GMail is introducing POP3 access for users, initially leading most to think that GMail could be used as your primary account, as others have mentioned. What I don't get is why anyone would be quite this excited about it. Let's think about this for a moment.
Initially, the selling point of GMail was the 1000MB (1GB) of storage. Others have matched it, so perhaps this selling point has lost its luster. But what is also lost is that most POP3 users will use default settings, and those default settings remove mail from the server. Thus, introducing POP3 isn't so much a feature offering for the service, it's a storage-saving device.
Sure, POP3 can be configured to leave messages on the server. Have you ever tried that in Outlook, then tried to access those messages again from Outlook running on another computer? You end up downloading the same messages all over again, and since storage is so huge on GMail, it could be quite a download.

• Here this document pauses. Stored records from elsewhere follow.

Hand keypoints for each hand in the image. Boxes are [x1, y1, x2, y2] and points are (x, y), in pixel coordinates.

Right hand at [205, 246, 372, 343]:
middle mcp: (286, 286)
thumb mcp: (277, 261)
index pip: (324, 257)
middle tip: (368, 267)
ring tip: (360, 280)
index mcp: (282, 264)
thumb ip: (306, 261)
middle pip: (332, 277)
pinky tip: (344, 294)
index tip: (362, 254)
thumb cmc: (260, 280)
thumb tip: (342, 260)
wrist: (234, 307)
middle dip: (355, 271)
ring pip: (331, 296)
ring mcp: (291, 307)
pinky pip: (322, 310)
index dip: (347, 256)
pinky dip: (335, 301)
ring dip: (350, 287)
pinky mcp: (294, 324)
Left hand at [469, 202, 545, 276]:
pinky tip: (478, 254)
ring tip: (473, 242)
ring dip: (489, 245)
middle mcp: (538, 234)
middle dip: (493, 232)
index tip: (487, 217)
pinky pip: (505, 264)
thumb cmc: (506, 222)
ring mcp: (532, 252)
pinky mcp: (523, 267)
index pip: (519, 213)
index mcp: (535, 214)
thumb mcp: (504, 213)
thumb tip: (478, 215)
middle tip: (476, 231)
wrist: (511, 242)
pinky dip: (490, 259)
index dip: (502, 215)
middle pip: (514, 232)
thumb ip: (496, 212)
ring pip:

I understand that offering POP3 access for free may be a feature to sell GMail as a better competitor to other web mail services that don't offer it for free, and I also understand that having a free POP3 account my have some usefulness. But in the end they are two different markets. There is no room for a single conversation that contains both the immense size of the mailbox and the POP3 access to it, since those things don't work together. Now if they were to introduce IMAP, it might be interesting.
In the meantime, I don't think this is so much a selling point to new users as it is getting existing users to switch from the web-based interface (requiring not only extra storage, but cycles to serve those pages, processs searches and the like) to the POP3 one. And can you imagine what will happen the first time a longtime web user tries POP3 and downloads their 475MB of messages, so that they are no longer available online? Oops.